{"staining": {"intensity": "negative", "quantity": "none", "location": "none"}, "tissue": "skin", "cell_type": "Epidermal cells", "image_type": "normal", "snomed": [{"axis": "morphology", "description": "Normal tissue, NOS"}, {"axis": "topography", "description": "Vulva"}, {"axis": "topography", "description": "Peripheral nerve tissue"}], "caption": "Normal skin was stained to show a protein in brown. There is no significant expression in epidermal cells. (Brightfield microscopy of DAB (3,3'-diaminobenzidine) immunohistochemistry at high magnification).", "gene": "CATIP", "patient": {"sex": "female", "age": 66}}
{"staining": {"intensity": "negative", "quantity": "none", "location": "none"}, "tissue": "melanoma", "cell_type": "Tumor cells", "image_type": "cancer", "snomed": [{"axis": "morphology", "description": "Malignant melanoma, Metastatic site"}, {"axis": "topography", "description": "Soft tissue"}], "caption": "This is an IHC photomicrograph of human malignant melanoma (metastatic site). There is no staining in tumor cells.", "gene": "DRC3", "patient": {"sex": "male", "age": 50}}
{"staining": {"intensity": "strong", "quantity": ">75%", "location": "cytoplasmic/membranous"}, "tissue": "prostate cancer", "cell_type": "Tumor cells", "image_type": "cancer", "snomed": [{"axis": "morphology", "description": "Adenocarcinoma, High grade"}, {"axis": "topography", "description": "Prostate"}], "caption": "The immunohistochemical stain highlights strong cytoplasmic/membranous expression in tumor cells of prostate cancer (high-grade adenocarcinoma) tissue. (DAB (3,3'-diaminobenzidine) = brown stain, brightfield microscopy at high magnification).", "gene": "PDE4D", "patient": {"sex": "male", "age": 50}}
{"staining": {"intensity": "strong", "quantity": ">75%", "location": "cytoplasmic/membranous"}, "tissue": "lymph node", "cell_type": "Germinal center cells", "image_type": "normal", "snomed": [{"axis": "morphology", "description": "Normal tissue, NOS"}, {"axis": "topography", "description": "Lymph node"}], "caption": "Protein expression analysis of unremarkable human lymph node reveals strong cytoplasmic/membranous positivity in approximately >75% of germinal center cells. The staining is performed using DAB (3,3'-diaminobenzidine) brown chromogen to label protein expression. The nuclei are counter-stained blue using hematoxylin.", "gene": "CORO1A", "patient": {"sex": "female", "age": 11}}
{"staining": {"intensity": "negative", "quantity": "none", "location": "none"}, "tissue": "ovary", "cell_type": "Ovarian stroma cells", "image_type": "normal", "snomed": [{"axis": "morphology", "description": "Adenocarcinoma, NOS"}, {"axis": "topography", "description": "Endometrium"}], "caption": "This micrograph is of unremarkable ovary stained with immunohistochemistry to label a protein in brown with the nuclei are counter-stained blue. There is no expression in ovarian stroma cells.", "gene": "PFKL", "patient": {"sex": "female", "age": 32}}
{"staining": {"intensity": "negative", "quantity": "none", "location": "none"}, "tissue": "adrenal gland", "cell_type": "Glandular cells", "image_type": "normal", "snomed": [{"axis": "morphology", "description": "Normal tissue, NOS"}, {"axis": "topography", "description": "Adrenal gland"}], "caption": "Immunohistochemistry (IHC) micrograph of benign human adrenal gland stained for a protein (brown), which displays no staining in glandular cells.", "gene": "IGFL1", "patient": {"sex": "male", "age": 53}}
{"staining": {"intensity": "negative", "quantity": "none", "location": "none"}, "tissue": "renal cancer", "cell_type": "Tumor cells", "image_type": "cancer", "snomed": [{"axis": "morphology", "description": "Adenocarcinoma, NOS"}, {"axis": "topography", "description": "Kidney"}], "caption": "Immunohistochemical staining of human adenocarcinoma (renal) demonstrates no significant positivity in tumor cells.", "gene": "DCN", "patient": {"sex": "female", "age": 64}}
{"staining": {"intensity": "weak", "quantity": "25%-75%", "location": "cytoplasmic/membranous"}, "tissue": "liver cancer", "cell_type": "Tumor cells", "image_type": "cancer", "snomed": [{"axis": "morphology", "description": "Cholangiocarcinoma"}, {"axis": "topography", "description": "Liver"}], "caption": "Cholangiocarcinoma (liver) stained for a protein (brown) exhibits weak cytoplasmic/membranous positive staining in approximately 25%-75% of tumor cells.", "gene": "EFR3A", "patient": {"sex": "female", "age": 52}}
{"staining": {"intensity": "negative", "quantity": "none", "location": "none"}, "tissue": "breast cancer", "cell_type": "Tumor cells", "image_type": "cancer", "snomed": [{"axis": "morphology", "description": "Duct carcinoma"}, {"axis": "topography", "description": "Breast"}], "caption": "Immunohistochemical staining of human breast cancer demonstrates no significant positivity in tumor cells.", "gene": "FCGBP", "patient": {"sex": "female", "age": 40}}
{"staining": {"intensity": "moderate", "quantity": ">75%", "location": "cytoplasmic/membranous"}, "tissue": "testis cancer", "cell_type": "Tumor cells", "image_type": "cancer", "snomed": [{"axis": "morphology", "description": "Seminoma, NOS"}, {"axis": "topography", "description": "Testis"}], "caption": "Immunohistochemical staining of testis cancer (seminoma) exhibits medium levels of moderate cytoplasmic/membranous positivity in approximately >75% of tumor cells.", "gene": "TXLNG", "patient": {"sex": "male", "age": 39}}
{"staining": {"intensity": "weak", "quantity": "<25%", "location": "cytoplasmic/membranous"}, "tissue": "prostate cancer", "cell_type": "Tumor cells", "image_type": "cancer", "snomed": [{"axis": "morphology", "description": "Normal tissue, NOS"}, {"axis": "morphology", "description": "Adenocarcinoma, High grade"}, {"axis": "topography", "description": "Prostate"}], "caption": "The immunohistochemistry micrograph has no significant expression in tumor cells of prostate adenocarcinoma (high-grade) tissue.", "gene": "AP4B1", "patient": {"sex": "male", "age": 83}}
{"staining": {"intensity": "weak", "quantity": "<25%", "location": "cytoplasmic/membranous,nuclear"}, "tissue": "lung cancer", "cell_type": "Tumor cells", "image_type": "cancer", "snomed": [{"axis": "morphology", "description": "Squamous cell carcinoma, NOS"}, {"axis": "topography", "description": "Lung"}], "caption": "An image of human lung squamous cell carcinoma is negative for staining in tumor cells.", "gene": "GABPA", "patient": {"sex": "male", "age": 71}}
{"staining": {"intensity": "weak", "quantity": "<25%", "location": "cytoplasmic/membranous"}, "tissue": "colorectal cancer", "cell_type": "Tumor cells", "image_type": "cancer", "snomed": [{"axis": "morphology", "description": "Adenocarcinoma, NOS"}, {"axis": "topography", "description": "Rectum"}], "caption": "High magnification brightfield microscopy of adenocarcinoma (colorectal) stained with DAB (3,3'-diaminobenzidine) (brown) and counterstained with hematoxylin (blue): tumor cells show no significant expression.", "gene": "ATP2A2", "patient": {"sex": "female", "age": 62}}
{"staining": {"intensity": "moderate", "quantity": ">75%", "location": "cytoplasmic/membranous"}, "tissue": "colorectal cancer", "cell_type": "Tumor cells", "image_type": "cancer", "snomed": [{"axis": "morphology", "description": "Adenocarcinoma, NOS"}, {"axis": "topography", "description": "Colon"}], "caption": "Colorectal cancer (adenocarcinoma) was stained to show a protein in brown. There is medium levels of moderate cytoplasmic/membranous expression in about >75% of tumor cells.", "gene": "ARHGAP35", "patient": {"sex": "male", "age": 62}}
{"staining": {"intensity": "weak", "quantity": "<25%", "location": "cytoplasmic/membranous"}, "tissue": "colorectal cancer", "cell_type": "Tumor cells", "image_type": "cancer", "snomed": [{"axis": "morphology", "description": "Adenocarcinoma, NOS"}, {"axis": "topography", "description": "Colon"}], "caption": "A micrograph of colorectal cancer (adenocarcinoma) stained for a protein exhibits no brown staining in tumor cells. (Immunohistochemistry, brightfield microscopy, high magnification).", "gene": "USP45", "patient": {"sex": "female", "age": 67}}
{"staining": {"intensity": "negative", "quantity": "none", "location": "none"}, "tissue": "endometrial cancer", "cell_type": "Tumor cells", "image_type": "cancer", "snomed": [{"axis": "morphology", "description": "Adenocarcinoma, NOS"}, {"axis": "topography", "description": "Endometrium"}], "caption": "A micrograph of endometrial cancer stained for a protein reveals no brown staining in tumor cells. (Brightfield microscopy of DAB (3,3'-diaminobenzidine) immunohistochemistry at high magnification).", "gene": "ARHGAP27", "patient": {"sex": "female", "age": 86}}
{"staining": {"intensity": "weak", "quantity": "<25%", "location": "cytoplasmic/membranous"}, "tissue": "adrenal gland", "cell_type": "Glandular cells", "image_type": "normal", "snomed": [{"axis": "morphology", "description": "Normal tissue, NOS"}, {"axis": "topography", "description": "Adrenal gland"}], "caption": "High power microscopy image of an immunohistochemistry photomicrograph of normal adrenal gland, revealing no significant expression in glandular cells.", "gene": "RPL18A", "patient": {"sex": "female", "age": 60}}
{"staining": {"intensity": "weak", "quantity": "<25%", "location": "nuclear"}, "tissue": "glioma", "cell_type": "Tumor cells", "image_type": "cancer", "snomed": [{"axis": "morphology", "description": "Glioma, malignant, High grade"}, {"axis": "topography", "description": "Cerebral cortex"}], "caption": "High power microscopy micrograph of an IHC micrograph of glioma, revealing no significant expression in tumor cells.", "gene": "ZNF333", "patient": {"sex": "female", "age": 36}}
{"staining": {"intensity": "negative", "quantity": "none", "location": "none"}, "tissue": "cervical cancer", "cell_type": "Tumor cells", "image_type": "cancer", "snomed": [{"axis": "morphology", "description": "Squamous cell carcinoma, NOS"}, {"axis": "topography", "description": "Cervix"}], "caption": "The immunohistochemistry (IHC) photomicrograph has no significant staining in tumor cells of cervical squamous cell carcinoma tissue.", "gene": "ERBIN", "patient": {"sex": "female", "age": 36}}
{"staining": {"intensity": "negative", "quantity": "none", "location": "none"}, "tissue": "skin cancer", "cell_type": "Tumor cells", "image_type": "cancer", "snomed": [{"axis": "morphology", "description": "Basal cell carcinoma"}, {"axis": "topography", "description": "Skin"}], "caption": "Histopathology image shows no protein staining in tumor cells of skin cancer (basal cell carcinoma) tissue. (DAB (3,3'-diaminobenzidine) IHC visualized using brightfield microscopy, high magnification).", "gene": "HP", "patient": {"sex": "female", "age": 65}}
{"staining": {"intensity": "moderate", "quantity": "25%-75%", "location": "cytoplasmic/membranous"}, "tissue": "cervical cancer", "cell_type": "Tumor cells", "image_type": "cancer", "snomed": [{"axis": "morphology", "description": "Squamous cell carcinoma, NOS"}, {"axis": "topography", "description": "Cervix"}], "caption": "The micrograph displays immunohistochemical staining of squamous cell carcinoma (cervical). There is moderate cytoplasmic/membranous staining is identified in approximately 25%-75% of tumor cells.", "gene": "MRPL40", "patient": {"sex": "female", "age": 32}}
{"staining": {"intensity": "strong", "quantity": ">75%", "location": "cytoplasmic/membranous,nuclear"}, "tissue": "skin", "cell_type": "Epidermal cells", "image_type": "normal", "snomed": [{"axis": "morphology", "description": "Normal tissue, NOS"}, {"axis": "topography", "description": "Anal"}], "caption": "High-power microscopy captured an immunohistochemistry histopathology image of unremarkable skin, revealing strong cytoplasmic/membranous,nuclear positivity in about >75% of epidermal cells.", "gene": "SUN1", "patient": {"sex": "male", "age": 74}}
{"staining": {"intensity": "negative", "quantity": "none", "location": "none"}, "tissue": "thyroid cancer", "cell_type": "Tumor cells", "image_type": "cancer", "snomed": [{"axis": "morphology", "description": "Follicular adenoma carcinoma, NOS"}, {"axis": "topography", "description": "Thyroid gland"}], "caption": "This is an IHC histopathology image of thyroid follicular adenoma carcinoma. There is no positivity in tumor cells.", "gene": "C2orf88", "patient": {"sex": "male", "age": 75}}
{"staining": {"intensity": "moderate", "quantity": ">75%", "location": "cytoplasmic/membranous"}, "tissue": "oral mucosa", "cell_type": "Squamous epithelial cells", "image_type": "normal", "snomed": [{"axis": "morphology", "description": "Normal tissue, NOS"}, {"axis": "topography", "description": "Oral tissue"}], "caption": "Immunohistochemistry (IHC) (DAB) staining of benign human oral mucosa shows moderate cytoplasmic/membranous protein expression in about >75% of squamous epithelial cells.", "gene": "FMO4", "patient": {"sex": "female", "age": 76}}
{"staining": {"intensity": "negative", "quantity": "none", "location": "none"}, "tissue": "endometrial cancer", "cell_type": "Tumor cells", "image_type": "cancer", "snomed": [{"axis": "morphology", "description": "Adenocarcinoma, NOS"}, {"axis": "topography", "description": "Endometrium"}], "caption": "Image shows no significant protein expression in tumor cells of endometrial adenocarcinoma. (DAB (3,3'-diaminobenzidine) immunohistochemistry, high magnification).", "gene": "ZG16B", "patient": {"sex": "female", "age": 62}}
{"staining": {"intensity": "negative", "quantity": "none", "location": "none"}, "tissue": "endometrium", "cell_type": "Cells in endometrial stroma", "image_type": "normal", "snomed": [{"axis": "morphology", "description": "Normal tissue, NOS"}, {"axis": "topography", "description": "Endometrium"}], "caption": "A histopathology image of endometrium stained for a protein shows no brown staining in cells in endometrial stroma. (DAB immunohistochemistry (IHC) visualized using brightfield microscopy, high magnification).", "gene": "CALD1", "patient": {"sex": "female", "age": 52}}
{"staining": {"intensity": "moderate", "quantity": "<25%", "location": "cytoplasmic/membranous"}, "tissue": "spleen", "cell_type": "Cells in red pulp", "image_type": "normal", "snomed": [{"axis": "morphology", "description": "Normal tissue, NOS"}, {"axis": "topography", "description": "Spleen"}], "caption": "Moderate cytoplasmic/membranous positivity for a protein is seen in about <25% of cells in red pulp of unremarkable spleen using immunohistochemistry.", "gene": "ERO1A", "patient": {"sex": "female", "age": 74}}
------------------------------------
• What to work on
Lines of the listing that contain the word "label" are to be counted; report only their number.

• Output
2